Kedua, penguatan investasi infrastruktur menjadi prioritas utama, termasuk proyek infrastruktur fisik dan digital. Program ini akan meningkatkan konektivitas dan efisiensi distribusi barang dan jasa antarwilayah. Hal ini berpotensi menciptakan lapangan kerja baru dan mendukung sektor konstruksi serta manufaktur.

Ketiga, transformasi digital dan peralihan menuju ekonomi hijau merupakan peluang jangka panjang yang makin relevan di era modern. Pemerintah dapat mendorong inovasi digital di sektor-sektor seperti teknologi informasi, kesehatan, dan pendidikan, serta membuat kebijakan ekonomi hijau. Transisi menuju energi terbarukan dan pengembangan infrastruktur ramah lingkungan akan menciptakan peluang investasi baru dan berkelanjutan, serta berkontribusi pada pertumbuhan ekonomi yang lebih stabil.

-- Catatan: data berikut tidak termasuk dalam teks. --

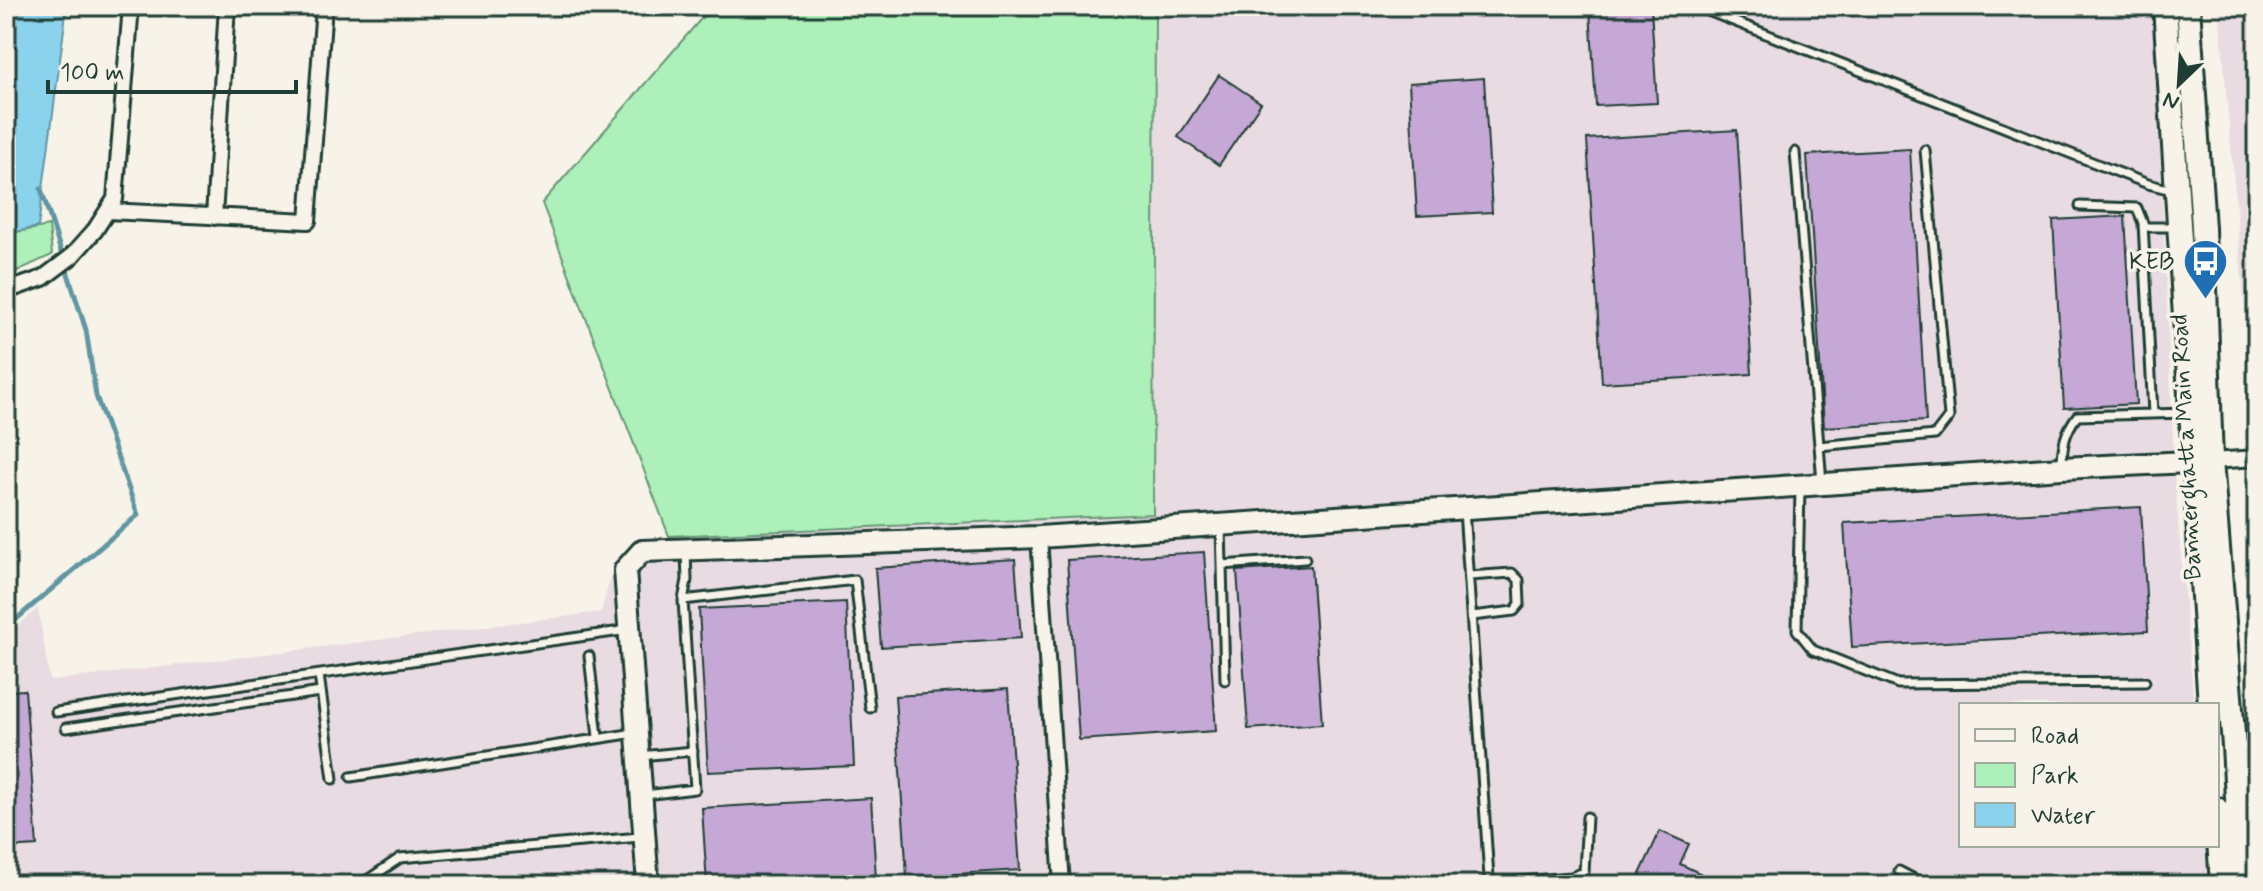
<svg xmlns="http://www.w3.org/2000/svg" width="2263" height="891" font-family="Mynerve,sans-serif">
  <style>
    .built { fill: #e8dce2 }
    .green { fill: #aef0b9; stroke: #669676; stroke-width: 2 }
    .water { fill: #8bd2ed; stroke: #6096a3; stroke-width: 2 }
    .lines { fill: none; stroke-linecap: round; stroke-linejoin: round }
    .stream { stroke: #6096a3; stroke-width: 5 }
    .building { fill: #c5a8d5; stroke: #1f3d34; stroke-width: 2 }
    .lane-casing { stroke: #1f3d34; stroke-width: 13 }
    .street-casing { stroke: #1f3d34; stroke-width: 20 }
    .secondary-casing { stroke: #1f3d34; stroke-width: 26 }
    .primary-casing { stroke: #1f3d34; stroke-width: 28 }
    .lane { stroke: #f7f3e8; stroke-width: 7 }
    .street { stroke: #f7f3e8; stroke-width: 14 }
    .secondary { stroke: #f7f3e8; stroke-width: 20 }
    .primary { stroke: #f7f3e8; stroke-width: 22 }
    .labels { text-anchor: middle; dominant-baseline: central; stroke-width: 7; stroke-linejoin: round; paint-order: stroke }
    .poi-label { font-size: 24px; fill: #1f3d34; stroke: #f7f3e8; text-anchor: end }
    .street-label { font-size: 24px; fill: #1f3d34; stroke: #f7f3e8 }
  </style>
  <rect width="100%" height="100%" fill="#f7f3e8"/>
  <filter id="ink" filterUnits="userSpaceOnUse"><feTurbulence type="fractalNoise" baseFrequency=".0125" numOctaves="2"/><feDisplacementMap in="SourceGraphic" scale="16" xChannelSelector="R" yChannelSelector="G"/><feConvolveMatrix kernelMatrix="1 2 1 2 8 2 1 2 1" color-interpolation-filters="sRGB"/></filter>
  <g filter="url(#ink)">
    <path class="built" d="M 1155,6 L 2154,6 L 2175,484 L 2194,705 L 1961,705 L 1961,845 L 2206,845 L 2209,885 L 6,885 L 6,636 L 38,608 L 50,681 L 601,612 L 615,560 L 669,536 L 1153,514 Z
      M 2219,6 L 2257,6 L 2257,455 Z"/>
    <path class="green" d="M 712,6 L 1155,6 L 1153,514 L 669,536 L 542,203 Z
      M 49,226 L 52,255 L 6,276 L 6,234 Z"/>
    <path class="water" d="M 6,6 L 67,6 L 38,227 L 6,234 Z"/>
    <g class="lines">
      <path class="stream" d="M 6,628 L 138,515 L 96,396 L 86,330 L 41,189"/>
    </g>
    <path class="building" d="M 1651,8 L 1657,103 L 1596,106 L 1590,11 Z
      M 1219,75 L 1261,103 L 1219,165 L 1178,137 Z
      M 1484,78 L 1492,212 L 1417,216 L 1409,83 Z
      M 1737,130 L 1752,374 L 1602,383 L 1587,139 Z
      M 1910,149 L 1926,421 L 1824,427 L 1807,155 Z
      M 2125,216 L 2136,404 L 2064,408 L 2053,220 Z
      M 2141,507 L 2148,631 L 1852,647 L 1844,523 Z
      M 1204,552 L 1216,731 L 1079,740 L 1067,560 Z
      M 1015,559 L 1021,638 L 881,647 L 875,568 Z
      M 1311,566 L 1322,724 L 1248,729 L 1237,571 Z
      M 846,602 L 854,766 L 708,772 L 699,609 Z
      M 1008,689 L 1020,870 L 907,877 L 895,696 Z
      M 25,690 L 37,846 L 6,848 L 6,691 Z
      M 871,798 L 876,878 L 769,885 L 707,885 L 702,808 Z
      M 1660,831 L 1689,844 L 1680,864 L 1725,885 L 1635,885 Z"/>
    <g class="lines">
      <defs>
        <path id="lane" d="M 1695,6 L 2148,184 L 2172,190
          M 1795,152 L 1822,482
          M 2080,206 L 2137,208 L 2143,223 L 2153,414
          M 2143,227 L 2177,227
          M 1819,446 L 1935,435 L 1949,417 L 1925,150
          M 2062,466 C 2062,446 2065,432 2077,416 L 2187,413
          M 1800,488 L 1797,630 L 1813,650 L 1898,684 L 2145,682
          M 1464,510 L 1489,877 L 1493,883 L 1571,877 L 1584,872 L 1587,817
          M 1221,527 L 1225,680
          M 1222,565 L 1305,559
          M 1469,576 L 1512,573 L 1519,580 L 1520,604 L 1514,611 L 1472,616
          M 683,600 L 855,580 L 870,708
          M 589,656 L 598,737
          M 319,675 L 333,779
          M 56,712 L 628,630
          M 66,728 L 321,692
          M 2237,746 L 2257,747
          M 640,756 L 693,751
          M 351,777 L 635,733
          M 645,795 L 695,789 L 683,600 L 687,580 L 686,552
          M 1899,871 L 1926,885
          M 360,885 L 400,858 L 640,837"/>
        <path id="street" d="M 108,211 L 308,221 L 324,6
          M 214,217 L 227,6
          M 6,291 L 43,278 L 71,257 L 95,230 L 115,199 L 131,6
          M 2211,461 L 2257,458
          M 1039,537 L 1062,885"/>
        <path id="secondary" d="M 648,885 L 625,570 L 642,551 L 1039,537 L 2062,468 L 2210,461"/>
        <path id="primary" d="M 2165,6 L 2210,705
          M 2188,6 L 2203,228 L 2211,461 L 2234,746 L 2242,885
          M 2217,809 L 2222,885"/>
      </defs>
      <use href="#lane" class="lane-casing"/>
      <use href="#street" class="street-casing"/>
      <use href="#secondary" class="secondary-casing"/>
      <use href="#primary" class="primary-casing"/>
      <use href="#lane" class="lane"/>
      <use href="#street" class="street"/>
      <use href="#secondary" class="secondary"/>
      <use href="#primary" class="primary"/>
    </g>
  </g>
  <defs>
    <symbol id="bus-pin" viewBox="-11 -11 22 30"><path d="M0 17L-7.5 6A9.5 9.5 0 1 1 7.5 6Z" fill="#1f6fb2" stroke="#f7f3e8"/><path d="M-5-6H5V4H4V6H2V4H-2V6H-4V4H-5ZM-3.5-4V0h7V-4ZM-3.5 1.2v1.5H-2V1.2ZM2 1.2v1.5H3.5V1.2Z" fill="#fff"/></symbol>
  </defs>
  <g fill-rule="evenodd">
    <use href="#bus-pin" x="2180" y="236" width="51" height="69"/>
  </g>
  <g class="labels">
    <g class="poi-label">
      <text x="2174" y="262">KEB</text>
    </g>
    <g class="street-label">
      <text transform="translate(2187 447) rotate(-93)">Bannerghatta Main Road</text>
    </g>
  </g>
  <rect width="2263" height="891" fill="none" stroke="#f7f3e8" stroke-width="32"/>
  <rect x="16" y="16" width="2231" height="859" fill="none" stroke="#1f3d34" stroke-width="3" filter="url(#ink)"/>
  <rect x="1959" y="703" width="260" height="144" fill="#f7f3e8" stroke="#a1aaa0" stroke-width="2"/>
  <rect x="1975" y="729" width="40" height="12" fill="#f7f3e8" stroke="#a1aaa0" stroke-width="2"/>
  <text x="2031" y="743" font-size="24" fill="#1f3d34">Road</text>
  <rect x="1975" y="763" width="40" height="24" fill="#aef0b9" stroke="#a1aaa0" stroke-width="2"/>
  <text x="2031" y="783" font-size="24" fill="#1f3d34">Park</text>
  <rect x="1975" y="803" width="40" height="24" fill="#8bd2ed" stroke="#a1aaa0" stroke-width="2"/>
  <text x="2031" y="823" font-size="24" fill="#1f3d34">Water</text>
  <g transform="translate(2179 84) rotate(205)" stroke="#f7f3e8" stroke-width="6" paint-order="stroke">
  <path d="M0-6L14 30L0 20L-14 30Z" fill="#1f3d34"/>
  <text y="-12" font-size="22" font-weight="bold" text-anchor="middle" fill="#1f3d34">N</text>
  </g>
  <path d="M48 80v12h248v-12" fill="none" stroke="#1f3d34" stroke-width="4"/>
  <text x="60" y="80" font-size="24" fill="#1f3d34" stroke="#f7f3e8" stroke-width="6" paint-order="stroke">100 m</text>
</svg>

Keempat, penurunan suku bunga global terutama di Amerika Serikat sebagai dampak kebijakan Federal Reserve dengan suku bunga pada kisaran 4,75%-5,0% menciptakan kondisi yang baik bagi Indonesia untuk mendorong investasi di sektor-sektor penting yang berfokus pada pembangunan infrastruktur hijau dan ekonomi inklusif. Biaya pinjaman yang lebih rendah, baik sektor publik maupun swasta, memberikan ruang yang lebih luas untuk mengembangkan proyek-proyek strategis yang mendukung transformasi digital dan transisi ke ekonomi hijau. Sektor swasta juga dapat memperluas investasi domestik karena modal yang lebih terjangkau, sehingga memperkuat sinergi antara sektor publik dan swasta dalam mempercepat pertumbuhan ekonomi berkelanjutan.

Selain itu, diversifikasi ekspor dan penguatan industri kreatif akan mengurangi ketergantungan pada komoditas tradisional seperti hasil pertanian, perkebunan, dan mineral, serta memperkuat sektor-sektor baru seperti manufaktur teknologi dan ekonomi hijau. Dengan demikian, APBN 2025 tidak hanya bertujuan untuk mengatasi tantangan yang ada, tetapi juga menciptakan ruang fiskal yang lebih besar bagi program-program strategis, sehingga dapat memperkuat daya tahan ekonomi dalam menghadapi tantangan global.

 

Fokus Utama APBN 2025

Fokus utama APBN 2025 adalah mendorong akselerasi pertumbuhan ekonomi yang inklusif dan berkelanjutan. Strategi ini mencakup upaya untuk memastikan bahwa manfaat pertumbuhan ekonomi dirasakan oleh seluruh lapisan masyarakat, terutama kelompok yang rentan. Guna mencapai hal tersebut, Pemerintah berencana untuk meningkatkan investasi dalam sektor-sektor yang dapat menciptakan lapangan kerja, seperti infrastruktur, pendidikan, dan kesehatan. Pertumbuhan inklusif juga akan didorong melalui penguatan UMKM, yang diharapkan dapat berkontribusi lebih besar terhadap perekonomian.

Reformasi pajak menjadi langkah krusial dalam APBN 2025 untuk meningkatkan pendapatan negara. Pemerintah akan memperluas basis pajak dan memperkuat penerimaan dengan memperbaiki sistem perpajakan, sehingga mampu menghasilkan pendapatan yang cukup untuk mendukung program-program pembangunan. Selain itu, pengendalian defisit dan utang negara menjadi perhatian utama. Pemerintah akan berusaha menjaga keseimbangan fiskal dalam batas yang telah ditentukan oleh undang-undang.

Masa transisi pemerintahan diharapkan tidak menimbulkan dampak negatif yang signifikan terhadap perekonomian, dengan fokus pemerintah pada stabilitas dan kesinambungan kebijakan. Meskipun terdapat tantangan global seperti ketidakpastian geopolitik dan deflasi, Indonesia tetap optimis menghadapi masa transisi ini dengan baik melalui langkah-langkah strategis yang telah dirumuskan dalam APBN 2025.

Seperti yang dikatakan oleh Albert Camus, peraih Nobel Sastra tahun 1957, dalam esainya yang berjudul Return to Tipasa, “In the depth of winter, I finally learned that within me there lay an invincible summer”. Bahkan di tengah perubahan yang sulit sekalipun, selalu ada harapan dan kesempatan untuk menemukan arah baru. Utamanya dalam memberikan arah navigasi ekonomi jangka panjang, sembari memastikan keterlibatan semua stakeholder dalam mewujudkan visi ekonomi yang lebih baik.

 

 

Tulisan ini merupakan opini pribadi penulis dan tidak mewakili pandangan organisasi.